My next stop, Lake Kivu, was even more beautiful than I’d imagined – an island-dotted lake framed by terraced escarpments and forested slopes cascading down to a sandy shoreline. The best way to explore its vast expanse is by boat or kayak and, with a complete absence of crocs and hippos, its warm waters are ideal for swimming. My first stop here was the delightful Cormoran Hotel, a pretty spot to pause for a lakeside coffee or a delicious lunch. After a light bite, we continued by speedboat to the northern shore, a journey made all the more memorable by views of the still-active Nyiragongo volcano in the neighbouring Democratic Republic of Congo. Back on land, I checked into the Lake Kivu Serena Hotel, which is the best option for a stay in this region. Idyllically situated right a stretch of beach, its facilities include a pool complete with bar and a restaurant offering buffet style dining and evening entertainment. A two-night stay here is best, so you have the chance to relax, soak up some sunshine and enjoy a spot of kayaking. Indeed, the following morning, after a short rain shower, my enthusiastic guide led me in bright sunshine out across the water to visit a nearby island and relax in a hot spring, acclaimed by locals for its healing properties. It was a truly wonderful experience, enhanced further by our return paddle, which was accompanied by the strains of a gospel choir emanating from a local church.
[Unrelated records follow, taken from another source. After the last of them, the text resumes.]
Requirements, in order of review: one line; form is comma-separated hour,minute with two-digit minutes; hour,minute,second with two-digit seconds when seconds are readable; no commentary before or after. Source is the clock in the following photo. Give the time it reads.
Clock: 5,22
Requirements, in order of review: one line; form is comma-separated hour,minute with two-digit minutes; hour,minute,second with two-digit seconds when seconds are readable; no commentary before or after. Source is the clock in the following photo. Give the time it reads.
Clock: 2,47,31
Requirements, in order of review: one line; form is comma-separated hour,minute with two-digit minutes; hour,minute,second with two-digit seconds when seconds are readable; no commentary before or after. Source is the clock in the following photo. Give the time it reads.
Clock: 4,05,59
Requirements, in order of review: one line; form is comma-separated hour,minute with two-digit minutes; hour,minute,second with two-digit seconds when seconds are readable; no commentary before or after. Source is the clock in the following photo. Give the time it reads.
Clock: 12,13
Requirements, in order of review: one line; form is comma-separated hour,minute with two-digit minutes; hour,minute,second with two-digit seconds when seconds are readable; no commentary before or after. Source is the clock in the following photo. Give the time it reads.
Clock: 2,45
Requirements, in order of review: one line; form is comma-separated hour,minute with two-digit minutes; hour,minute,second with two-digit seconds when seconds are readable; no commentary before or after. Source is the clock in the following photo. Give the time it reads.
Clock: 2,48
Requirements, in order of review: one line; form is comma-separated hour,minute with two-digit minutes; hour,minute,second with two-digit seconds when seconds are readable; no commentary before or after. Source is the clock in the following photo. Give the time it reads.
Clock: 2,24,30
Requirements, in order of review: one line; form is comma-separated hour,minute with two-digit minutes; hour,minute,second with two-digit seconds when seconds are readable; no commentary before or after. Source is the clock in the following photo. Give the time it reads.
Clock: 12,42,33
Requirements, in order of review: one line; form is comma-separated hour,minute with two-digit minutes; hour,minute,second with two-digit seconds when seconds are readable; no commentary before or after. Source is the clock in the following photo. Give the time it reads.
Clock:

Leaving the shores of Lake Kivu, the final leg of my journey brought me to the spectacular Volcanoes National Park, whose five extinct volcanoes play host to several troops of mountain gorillas. You’ll need to stay for two night if you want to track the gorillas, but I recommend three, as you’ll most likely want to take in some of the region’s other attractions, which include guided treks in search of golden monkeys, hikes to Bisake volcano’s crater lake and the not-to-be-missed Dian Fossey Museum. There’s also the chance to try your hand at canoeing and even spend some time volunteering with the local community.
There are several excellent hotel options here, from the charms of the Five Volcanoes Boutique Hotel, where I stayed, to more high-end options such as Virunga Lodge and Sabinyo Silverback Lodge, with its spectacular views of Bisoke Volcano. If you really want to push the boat out, however, book a stay at Bisate Lodge where six individually styled thatched villas, complete with log-burning fires and black-resin bathtubs, look out to sweeping views of the national park.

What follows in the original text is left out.